- The Washington Times - Friday, October 2, 2015


A billionaire considers the financial toll: Republican presidential front-runner Donald Trump has a certain amount of glee when it comes to Russia’s bombing campaign in Syria.

“I love the fact that Russia is spending a lot of their money, a lot of their manpower and we’re not necessarily going to have to spend this much,” Mr. Trump noted this week.

“I think that’s OK. Russia got bogged down in Afghanistan. It ruined the Soviet Union because, I don’t know if you know, but the Soviet Union was basically destroyed. It went virtually bankrupt because of what happened. They got bogged down in Afghanistan. They’ll probably get bogged down over here, too,” Mr. Trump told the Fox Business Network.

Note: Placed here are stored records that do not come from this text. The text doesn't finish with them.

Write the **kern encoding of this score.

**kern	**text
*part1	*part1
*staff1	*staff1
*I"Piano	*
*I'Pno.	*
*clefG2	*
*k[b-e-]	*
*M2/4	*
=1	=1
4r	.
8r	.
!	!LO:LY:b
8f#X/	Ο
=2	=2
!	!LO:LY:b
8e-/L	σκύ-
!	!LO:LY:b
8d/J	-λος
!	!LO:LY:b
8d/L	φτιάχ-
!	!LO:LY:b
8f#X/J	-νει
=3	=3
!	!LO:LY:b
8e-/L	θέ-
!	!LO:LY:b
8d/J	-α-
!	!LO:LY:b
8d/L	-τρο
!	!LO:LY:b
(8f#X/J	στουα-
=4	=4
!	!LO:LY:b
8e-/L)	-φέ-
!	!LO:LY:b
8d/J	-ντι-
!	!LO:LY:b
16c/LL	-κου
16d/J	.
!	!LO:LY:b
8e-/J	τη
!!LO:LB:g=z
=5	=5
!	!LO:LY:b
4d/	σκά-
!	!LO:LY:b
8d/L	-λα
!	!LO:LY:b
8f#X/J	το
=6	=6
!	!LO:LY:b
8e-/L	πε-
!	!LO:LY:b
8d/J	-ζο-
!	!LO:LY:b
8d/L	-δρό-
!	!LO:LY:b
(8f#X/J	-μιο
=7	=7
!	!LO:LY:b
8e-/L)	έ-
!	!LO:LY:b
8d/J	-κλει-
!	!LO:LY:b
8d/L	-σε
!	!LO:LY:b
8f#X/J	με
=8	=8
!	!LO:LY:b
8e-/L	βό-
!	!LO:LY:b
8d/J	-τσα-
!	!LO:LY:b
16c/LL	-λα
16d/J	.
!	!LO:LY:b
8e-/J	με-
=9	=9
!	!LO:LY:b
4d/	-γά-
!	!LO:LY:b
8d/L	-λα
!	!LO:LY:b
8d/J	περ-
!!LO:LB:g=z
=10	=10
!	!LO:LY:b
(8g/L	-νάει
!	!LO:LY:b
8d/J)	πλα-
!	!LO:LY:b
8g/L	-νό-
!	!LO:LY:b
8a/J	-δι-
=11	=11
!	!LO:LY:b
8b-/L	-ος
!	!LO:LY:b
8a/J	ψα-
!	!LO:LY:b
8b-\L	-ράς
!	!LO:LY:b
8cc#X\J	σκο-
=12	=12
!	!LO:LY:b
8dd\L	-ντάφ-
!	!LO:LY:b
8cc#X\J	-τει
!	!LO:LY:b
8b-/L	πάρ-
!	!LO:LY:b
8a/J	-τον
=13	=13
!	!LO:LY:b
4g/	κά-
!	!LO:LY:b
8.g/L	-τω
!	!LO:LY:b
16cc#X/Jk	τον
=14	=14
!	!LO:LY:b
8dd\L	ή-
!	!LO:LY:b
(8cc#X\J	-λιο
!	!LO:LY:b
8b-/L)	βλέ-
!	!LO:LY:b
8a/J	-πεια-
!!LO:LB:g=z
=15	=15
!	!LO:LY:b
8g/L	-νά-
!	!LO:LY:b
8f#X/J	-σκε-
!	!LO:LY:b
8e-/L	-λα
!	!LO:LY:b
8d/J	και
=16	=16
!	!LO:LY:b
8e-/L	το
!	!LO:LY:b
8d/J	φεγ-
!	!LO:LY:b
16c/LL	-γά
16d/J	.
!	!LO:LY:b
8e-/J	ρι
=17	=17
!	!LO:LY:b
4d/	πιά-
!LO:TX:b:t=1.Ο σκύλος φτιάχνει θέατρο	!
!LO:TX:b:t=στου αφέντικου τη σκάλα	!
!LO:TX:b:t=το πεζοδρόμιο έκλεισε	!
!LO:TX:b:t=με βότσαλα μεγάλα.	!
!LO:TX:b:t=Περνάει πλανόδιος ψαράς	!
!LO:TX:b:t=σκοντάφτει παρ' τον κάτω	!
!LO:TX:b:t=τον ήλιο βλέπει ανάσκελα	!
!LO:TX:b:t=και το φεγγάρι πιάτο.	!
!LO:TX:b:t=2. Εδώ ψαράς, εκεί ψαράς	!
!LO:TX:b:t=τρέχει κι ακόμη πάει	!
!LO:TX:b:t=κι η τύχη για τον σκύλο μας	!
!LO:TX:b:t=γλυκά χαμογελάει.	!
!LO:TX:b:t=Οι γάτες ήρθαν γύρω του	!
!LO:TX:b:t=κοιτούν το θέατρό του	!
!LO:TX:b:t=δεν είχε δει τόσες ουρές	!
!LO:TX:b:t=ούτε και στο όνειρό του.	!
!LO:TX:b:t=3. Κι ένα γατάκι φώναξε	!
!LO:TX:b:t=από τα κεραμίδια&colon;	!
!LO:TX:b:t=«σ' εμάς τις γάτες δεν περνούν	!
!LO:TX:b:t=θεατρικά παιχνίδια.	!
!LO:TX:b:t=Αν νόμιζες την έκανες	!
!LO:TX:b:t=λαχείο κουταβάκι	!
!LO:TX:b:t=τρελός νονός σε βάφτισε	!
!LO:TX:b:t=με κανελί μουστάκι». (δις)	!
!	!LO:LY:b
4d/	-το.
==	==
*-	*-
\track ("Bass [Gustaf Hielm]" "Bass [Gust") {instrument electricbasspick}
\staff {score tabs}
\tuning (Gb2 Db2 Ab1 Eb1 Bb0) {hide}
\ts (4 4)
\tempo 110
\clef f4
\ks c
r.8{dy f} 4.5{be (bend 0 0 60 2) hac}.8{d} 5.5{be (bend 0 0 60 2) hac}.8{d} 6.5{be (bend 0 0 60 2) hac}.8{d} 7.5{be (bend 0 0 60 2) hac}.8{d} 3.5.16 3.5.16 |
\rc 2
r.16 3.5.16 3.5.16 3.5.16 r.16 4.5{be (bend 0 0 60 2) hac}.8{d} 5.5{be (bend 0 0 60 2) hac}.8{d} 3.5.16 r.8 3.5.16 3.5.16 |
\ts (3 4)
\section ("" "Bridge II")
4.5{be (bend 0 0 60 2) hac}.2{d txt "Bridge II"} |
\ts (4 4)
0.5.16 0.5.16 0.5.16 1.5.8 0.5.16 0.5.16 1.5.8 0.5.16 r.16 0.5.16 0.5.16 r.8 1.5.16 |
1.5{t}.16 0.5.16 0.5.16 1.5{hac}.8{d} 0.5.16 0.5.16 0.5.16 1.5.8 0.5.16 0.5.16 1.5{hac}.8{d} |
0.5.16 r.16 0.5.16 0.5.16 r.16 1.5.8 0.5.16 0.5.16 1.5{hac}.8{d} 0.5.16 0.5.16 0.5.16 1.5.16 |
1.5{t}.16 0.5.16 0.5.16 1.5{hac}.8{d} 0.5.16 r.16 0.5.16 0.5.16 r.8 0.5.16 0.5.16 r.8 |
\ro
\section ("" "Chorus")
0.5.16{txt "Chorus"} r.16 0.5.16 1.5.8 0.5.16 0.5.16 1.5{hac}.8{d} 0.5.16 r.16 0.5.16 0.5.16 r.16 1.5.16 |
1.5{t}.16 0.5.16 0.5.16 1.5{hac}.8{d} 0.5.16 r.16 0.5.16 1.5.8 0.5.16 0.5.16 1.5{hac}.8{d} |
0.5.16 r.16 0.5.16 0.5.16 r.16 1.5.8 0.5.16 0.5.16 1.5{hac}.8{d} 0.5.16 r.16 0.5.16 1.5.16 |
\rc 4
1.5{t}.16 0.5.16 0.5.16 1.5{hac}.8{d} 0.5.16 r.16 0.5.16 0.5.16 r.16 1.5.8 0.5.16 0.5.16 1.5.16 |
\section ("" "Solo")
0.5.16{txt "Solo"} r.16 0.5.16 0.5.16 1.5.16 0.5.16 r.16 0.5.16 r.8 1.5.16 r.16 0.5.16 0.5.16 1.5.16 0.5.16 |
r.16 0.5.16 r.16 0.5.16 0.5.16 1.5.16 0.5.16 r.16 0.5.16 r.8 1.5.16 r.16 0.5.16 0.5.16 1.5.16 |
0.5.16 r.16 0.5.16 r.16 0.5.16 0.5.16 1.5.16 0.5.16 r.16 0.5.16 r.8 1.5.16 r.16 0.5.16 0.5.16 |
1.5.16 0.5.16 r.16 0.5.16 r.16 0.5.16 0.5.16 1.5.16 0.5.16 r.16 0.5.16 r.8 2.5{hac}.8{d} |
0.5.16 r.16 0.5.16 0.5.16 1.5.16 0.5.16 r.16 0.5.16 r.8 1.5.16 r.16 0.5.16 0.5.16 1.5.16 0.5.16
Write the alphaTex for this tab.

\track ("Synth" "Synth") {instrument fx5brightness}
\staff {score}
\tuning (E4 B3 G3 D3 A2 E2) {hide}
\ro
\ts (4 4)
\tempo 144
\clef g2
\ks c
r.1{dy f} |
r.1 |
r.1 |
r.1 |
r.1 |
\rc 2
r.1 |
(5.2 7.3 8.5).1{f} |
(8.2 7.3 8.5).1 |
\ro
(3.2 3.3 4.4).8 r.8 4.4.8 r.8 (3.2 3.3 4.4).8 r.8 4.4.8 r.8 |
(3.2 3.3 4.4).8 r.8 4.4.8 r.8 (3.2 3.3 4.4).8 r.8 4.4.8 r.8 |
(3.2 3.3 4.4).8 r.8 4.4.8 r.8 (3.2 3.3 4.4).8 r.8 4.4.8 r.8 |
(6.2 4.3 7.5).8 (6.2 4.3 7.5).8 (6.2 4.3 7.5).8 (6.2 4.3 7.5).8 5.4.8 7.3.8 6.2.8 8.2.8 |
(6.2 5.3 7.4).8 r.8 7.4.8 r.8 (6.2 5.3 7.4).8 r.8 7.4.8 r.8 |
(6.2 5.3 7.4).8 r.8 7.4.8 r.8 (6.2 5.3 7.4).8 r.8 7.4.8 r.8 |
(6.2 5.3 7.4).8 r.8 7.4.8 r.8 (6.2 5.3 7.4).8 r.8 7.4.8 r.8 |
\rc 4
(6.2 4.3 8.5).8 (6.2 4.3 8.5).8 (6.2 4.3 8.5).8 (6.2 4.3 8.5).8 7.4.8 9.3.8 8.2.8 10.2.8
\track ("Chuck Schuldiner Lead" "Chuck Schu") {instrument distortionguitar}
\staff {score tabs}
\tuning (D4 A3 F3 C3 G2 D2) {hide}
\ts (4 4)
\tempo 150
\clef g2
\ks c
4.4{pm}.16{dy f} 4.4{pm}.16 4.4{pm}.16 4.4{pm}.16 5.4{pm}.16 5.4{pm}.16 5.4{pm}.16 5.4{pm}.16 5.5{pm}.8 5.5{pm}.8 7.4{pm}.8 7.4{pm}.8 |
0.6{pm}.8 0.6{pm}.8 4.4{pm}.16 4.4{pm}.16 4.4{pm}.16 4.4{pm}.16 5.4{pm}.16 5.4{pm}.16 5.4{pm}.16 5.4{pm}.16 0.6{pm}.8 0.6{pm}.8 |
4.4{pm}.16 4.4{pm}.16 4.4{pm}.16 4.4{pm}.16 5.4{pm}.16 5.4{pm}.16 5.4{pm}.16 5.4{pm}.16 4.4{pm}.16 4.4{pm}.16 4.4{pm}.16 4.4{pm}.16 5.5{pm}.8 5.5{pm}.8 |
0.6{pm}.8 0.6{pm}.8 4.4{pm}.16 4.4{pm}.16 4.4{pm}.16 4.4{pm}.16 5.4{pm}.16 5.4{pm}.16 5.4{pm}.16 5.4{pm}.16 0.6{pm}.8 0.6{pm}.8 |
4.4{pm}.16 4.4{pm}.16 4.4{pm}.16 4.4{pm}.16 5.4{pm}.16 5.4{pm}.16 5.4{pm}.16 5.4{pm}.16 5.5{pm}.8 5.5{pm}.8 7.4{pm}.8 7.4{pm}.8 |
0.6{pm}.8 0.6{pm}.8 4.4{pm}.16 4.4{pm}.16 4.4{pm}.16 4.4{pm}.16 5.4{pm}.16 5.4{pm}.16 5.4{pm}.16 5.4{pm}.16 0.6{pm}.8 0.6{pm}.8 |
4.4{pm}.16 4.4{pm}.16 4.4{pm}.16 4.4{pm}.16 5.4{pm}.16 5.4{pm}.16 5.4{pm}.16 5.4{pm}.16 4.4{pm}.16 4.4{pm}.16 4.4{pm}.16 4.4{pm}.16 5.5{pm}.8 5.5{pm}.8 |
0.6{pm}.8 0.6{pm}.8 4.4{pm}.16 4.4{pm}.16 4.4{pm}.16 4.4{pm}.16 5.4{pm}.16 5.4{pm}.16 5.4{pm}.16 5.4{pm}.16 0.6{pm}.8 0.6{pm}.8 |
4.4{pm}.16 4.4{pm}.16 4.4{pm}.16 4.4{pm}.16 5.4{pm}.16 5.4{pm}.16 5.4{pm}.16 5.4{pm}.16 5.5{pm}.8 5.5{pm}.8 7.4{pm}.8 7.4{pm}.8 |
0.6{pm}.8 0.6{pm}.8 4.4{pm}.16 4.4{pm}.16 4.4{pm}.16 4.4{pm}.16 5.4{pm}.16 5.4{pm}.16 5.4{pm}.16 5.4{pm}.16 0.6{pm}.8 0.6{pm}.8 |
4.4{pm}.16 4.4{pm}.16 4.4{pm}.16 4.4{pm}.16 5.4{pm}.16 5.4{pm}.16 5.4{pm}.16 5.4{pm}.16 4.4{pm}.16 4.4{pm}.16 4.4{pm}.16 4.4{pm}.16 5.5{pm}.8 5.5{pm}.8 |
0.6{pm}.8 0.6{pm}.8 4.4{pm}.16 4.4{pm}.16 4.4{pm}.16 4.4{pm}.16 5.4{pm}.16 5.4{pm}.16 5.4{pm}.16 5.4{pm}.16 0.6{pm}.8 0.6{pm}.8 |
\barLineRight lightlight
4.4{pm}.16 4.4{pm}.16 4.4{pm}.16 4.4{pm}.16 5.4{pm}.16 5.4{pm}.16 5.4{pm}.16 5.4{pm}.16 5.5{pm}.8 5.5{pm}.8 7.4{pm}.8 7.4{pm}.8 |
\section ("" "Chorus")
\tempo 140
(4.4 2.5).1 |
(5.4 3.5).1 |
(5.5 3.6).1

According to a partial estimate revealed in CIA declassified documents, the Soviet Union spent at least $50 billion - in 1984 dollars - during a six-year period in Afghanistan. The effort began in December, 1979 and continued for a decade. The Soviet Union arrived in support of the Afghan communist government, itself in conflict with anticommunist Muslim guerrillas during the Afghan War, which lasted from 1978-92. Some 14,500 Soviet Armed Forces troops were killed, 54,000 were wounded and many thousands sickened by the grueling conditions.

“This event began a brutal, decade-long attempt by Moscow to subdue the Afghan civil war and maintain a friendly and socialist government on its border. It was a watershed event of the Cold War, marking the only time the Soviet Union invaded a country outside the Eastern Bloc — a strategic decision met by nearly worldwide condemnation. While the massive, lightning-fast military maneuvers and brazenness of Soviet political objectives constituted an ‘invasion’ of Afghanistan, the word ‘intervention more accurately describes these events as the culmination of growing Soviet domination going back to 1973,” summarizes an official U.S. State Dept. historic account of the efforts.

“Undoubtedly, leaders in the Kremlin had hoped that a rapid and complete military takeover would secure Afghanistan’s place as an exemplar of the Brezhnev Doctrine, which held that once a country became socialist Moscow would never permit it to return to the capitalist camp. The United States and its European allies, guided by their own doctrine of containment, sharply criticized the Soviet move into Afghanistan and devised numerous measures to compel Moscow to withdraw.”